Problem to work on:
Update the account of the year with Carl below by writing it out again from "No matter how" up to and including "my step-dad, Bill.", with "step-dad" changed to "stepfather".

Exercise text:
I only knew Carl for 1 year of my life; between ages 9 and 10 years. It was a traumatic year. For example, our “wrestling” matches always turned into him pinning me and laying on me until I almost passed out from lack of breath or he would trap me in a blanket or sleeping bag by cinching it’s end together, prohibiting escape. Sure, maybe it made me “tougher” but I never thought, felt, or sensed Car loved me. There was rarely an interaction with him that wasn’t violent or frightening.
No matter how I cried or asked to stop “playing,” he wouldn’t relent until he’d had his laughs, literally. Then he would call me names like cry baby or sissy. I just wanted a dad who loved me. Fortunately, I would receive that dad later in my life when I met my step-dad, Bill.

Information supplied:
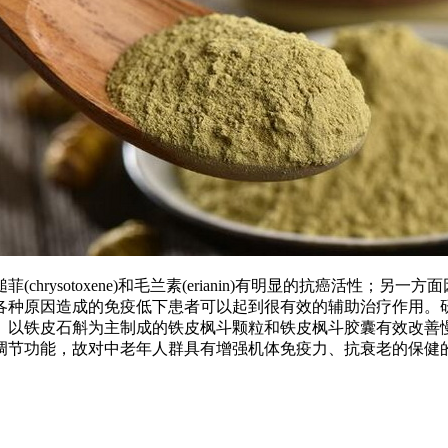
rysotoxene)和毛兰素(erianin)有明显的抗癌活性
各种原因造成的免疫低下患者可以起到很有效的辅助治疗作用。研
。以铁皮石斛为主制成的铁皮枫斗颗粒和铁皮枫斗胶囊有效改善
调节功能，故对中老年人群具有增强机体免疫力、抗衰老的保健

Answer for this exercise:
No matter how I cried or asked to stop “playing,” he wouldn’t relent until he’d had his laughs, literally. Then he would call me names like cry baby or sissy. I just wanted a dad who loved me. Fortunately, I would receive that dad later in my life when I met my stepfather, Bill.